Above all, there is the question of masks. Who, seriously, wants to go out and about with a wad of cloth stuck over their mouth and nose? But we’ve done it because we understand implicitly that wearing a mask is less about us contracting Covid-19 from others than it is about others catching the fatal virus from us.

Here, in my own modest New England town, people are starting to emerge from their shell-shock and are edging towards a new way of looking at things. Just yesterday, I was talking to a local businesswoman (keeping the prescribed distance, of course) and she expressed the fateful opinion: “You can still make a profit from your efforts without the pursuit of profit itself being the sole reason why you’re in business.”

As I heard those words, which gave me such a sharp perspective on the real purpose of life, I had a momentary lapse and regretted the disappearance of Margaret Thatcher. I would have liked to ask her, after everything that has happened in the 21st century so far, did she still believe in TINA – that is, her catch-phrase “there is no alternative”.

Obviously, a growing number of people – from the Federal government down – no longer believe that the unregulated market forces she spoke so stridently for are capable of solving our problems once the good times stop rolling. Obviously, the parents, teachers and kids at our local school are not waiting for some corporation to decide if it is profitable to make face masks. They are doing it themselves.

Warnie didn’t wait for some corporation to provide sufficient hand sanitiser for hospitals, after deciding whether there was a buck in it; he rejigged his gin distillery equipment and made it himself. And so the list goes on. Until we reach a new paradigm: money’s good but is it the be-all and end-all of everything? Is it socially responsible, for example, to be paid into an offshore account so that you can go hiking in the Dolomites and sailing in the Aegean when you could be paid into an onshore account, pay your fair share of Australian taxes, and still have enough to go hiking in the Daintree and sailing in the Whitsundays?

I’m not going to give a definitive answer to that question, because it’s not my business. But I will say this much: virtue is its own reward, so I believe that generosity is its own reward. And so, at the very least, people might reflect on how little generosity there has been in the deadly years since “inspiring” figures like Margaret Thatcher and Ronald Reagan graced the world stage.

I would like to finish by telling a little story about my late Irish-Catholic father-in-law’s own protestant father-in-law. Tommy was a tiny coal miner from South Wales who emigrated to the Hunter Valley (NSW) just after World War I. He was a shot-firer, which meant he would wriggle into impossible crevices to place explosive charges prior to another underground gallery being blasted open. It was incredibly dangerous work.

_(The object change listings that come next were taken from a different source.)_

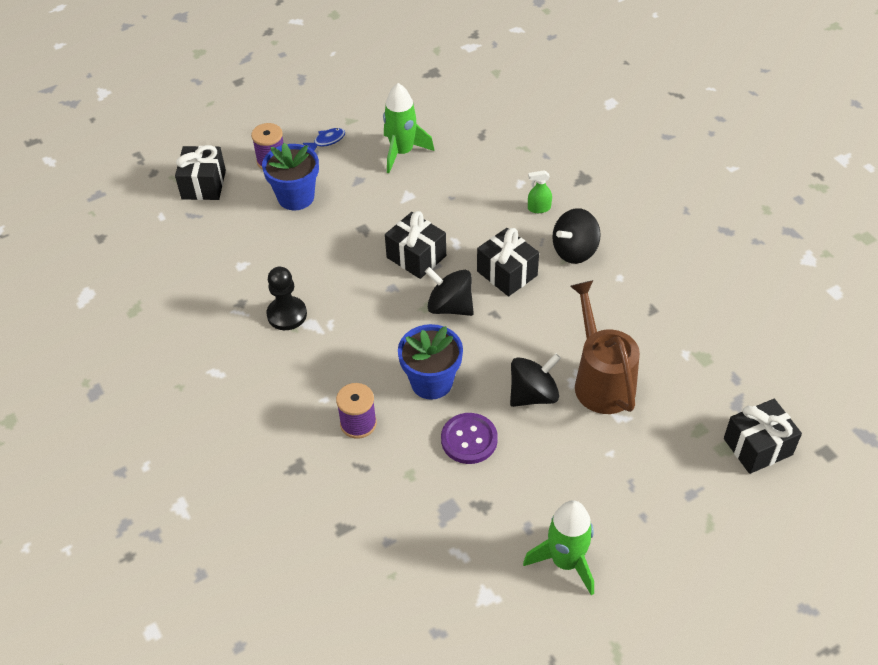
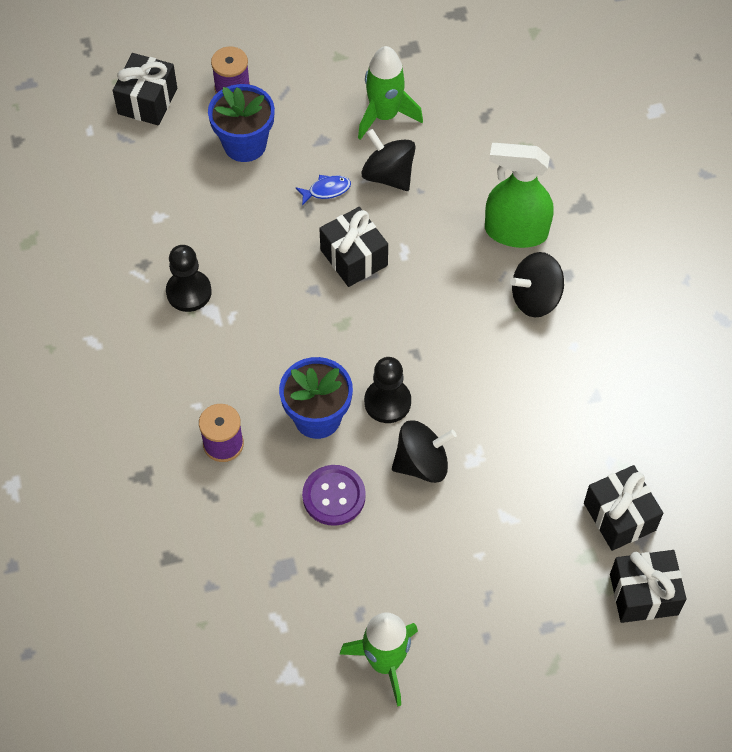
camera: 15 degrees right, 10 degrees up
(327, 141) = (304, 77): blue fish -> blue fish (326, 190)
(450, 306) = (369, 331): black spinning top -> black spinning top (388, 175)
(486, 356) = (387, 402): none -> black pawn
(507, 273) = (448, 306): black gift -> black gift (619, 516)
(539, 208) = (515, 232): green spray bottle -> green spray bottle, size x2.28
(600, 380) = (502, 466): brown watering can -> none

But Tommy, like his wife, was a religious fanatic, having been converted in the fundamentalist Christian revival that swept the British coalfields in the first decade of the 20th century. Consequently, every non-working hour was spent in the service of his church and most of his income as well. The family had nothing, being forced to eke out a desperate living through the Depression in a rented windowless shack on the outskirts of Kurri Kurri.

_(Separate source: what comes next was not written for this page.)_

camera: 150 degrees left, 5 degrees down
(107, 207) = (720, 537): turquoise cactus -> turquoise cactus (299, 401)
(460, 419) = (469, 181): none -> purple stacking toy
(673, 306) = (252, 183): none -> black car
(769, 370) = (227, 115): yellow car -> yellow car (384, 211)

Not surprisingly, Tommy hated Catholicism, socialism, communism and trade unionism. He refused to join the union, yet he never scabbed when his workmates downed-tools in those troubled years. People forget how powerful the communists were in that area at that time – indeed, so strong was the CPA that they won the local government elections after World War II in Tommy’s locality, polling a huge 74 per cent of the vote in his own ward.

But when Tommy broke his back at work, the communist-controlled union paid every medical bill and provided a stipend so that his family would not starve. And these communists were not feely-touchy Eurocommunists from the 1960s, in flares and winkle-pickers, they were hard-bitten Stalinists intent on world revolution. And when his own wife died (probably from overwork and undernourishment, because a big chunk of the family food went to local catholic families who were even poorer), the funeral cortege from Kurri Kurri to the cemetery in Maitland was the biggest seen in years, as reported in the local newspaper. Generosity is, indeed, its own reward.